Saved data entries
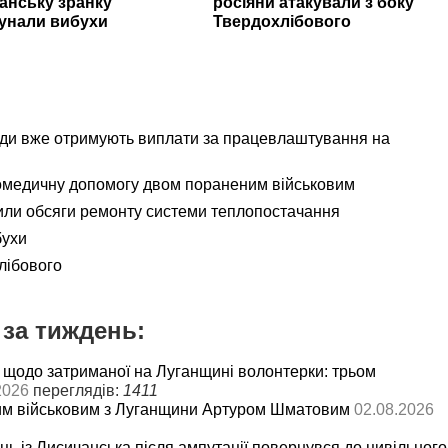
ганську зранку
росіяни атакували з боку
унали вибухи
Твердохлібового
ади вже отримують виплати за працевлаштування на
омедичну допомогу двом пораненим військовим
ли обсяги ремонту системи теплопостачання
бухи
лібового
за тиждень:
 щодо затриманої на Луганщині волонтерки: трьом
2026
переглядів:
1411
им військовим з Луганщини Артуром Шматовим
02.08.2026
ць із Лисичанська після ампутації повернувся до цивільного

* * *

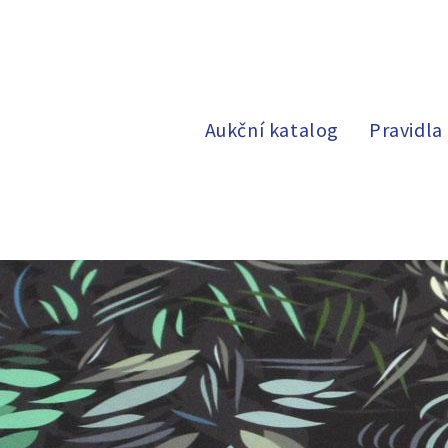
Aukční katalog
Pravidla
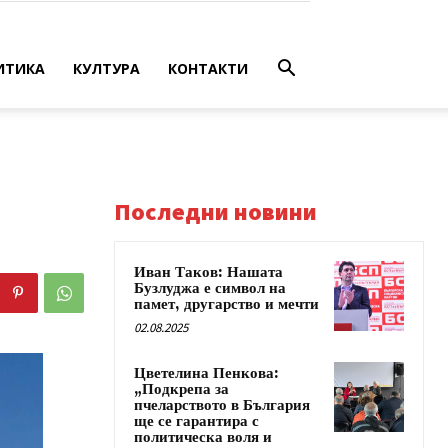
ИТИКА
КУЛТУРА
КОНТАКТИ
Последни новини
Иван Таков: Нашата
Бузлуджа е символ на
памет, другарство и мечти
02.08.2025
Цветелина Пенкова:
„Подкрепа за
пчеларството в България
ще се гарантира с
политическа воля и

* _Task brief_
Reproduce the lines of the rows verbatim, starting at the line that contains "Aukční katalog" and ending at the line that contains "политическа воля и", with both of those lines included. Leave the pictures out.

* _Written answer_
Aukční katalog
Pravidla
ИТИКА
КУЛТУРА
КОНТАКТИ
Последни новини
Иван Таков: Нашата
Бузлуджа е символ на
памет, другарство и мечти
02.08.2025
Цветелина Пенкова:
„Подкрепа за
пчеларството в България
ще се гарантира с
политическа воля и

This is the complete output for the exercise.